What to work on: Every record below needs to be retyped exactly as it appears.

Extracted material:
★ ★ ★ ★
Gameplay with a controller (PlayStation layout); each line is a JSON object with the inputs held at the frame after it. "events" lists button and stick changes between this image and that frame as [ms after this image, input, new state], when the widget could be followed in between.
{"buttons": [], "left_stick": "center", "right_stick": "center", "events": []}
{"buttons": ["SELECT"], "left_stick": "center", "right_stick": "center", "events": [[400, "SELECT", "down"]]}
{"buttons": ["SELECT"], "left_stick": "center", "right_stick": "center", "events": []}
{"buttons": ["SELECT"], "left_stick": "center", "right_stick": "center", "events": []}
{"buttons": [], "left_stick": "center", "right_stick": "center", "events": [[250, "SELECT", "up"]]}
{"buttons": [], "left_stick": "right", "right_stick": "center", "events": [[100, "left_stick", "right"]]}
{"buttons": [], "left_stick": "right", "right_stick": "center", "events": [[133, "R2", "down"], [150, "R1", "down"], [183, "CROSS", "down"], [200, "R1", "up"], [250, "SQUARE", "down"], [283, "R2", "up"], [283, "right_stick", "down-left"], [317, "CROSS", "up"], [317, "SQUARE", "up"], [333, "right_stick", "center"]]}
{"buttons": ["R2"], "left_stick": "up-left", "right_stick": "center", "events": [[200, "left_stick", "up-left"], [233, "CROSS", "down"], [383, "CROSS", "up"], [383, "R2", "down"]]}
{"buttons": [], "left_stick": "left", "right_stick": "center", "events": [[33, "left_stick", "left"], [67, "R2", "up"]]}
★ ★ ★ ★
Output for this exercise:
Gameplay with a controller (PlayStation layout); each line is a JSON object with the inputs held at the frame after it. "events" lists button and stick changes between this image and that frame as [ms after this image, input, new state], when the widget could be followed in between.
{"buttons": [], "left_stick": "center", "right_stick": "center", "events": []}
{"buttons": ["SELECT"], "left_stick": "center", "right_stick": "center", "events": [[400, "SELECT", "down"]]}
{"buttons": ["SELECT"], "left_stick": "center", "right_stick": "center", "events": []}
{"buttons": ["SELECT"], "left_stick": "center", "right_stick": "center", "events": []}
{"buttons": [], "left_stick": "center", "right_stick": "center", "events": [[250, "SELECT", "up"]]}
{"buttons": [], "left_stick": "right", "right_stick": "center", "events": [[100, "left_stick", "right"]]}
{"buttons": [], "left_stick": "right", "right_stick": "center", "events": [[133, "R2", "down"], [150, "R1", "down"], [183, "CROSS", "down"], [200, "R1", "up"], [250, "SQUARE", "down"], [283, "R2", "up"], [283, "right_stick", "down-left"], [317, "CROSS", "up"], [317, "SQUARE", "up"], [333, "right_stick", "center"]]}
{"buttons": ["R2"], "left_stick": "up-left", "right_stick": "center", "events": [[200, "left_stick", "up-left"], [233, "CROSS", "down"], [383, "CROSS", "up"], [383, "R2", "down"]]}
{"buttons": [], "left_stick": "left", "right_stick": "center", "events": [[33, "left_stick", "left"], [67, "R2", "up"]]}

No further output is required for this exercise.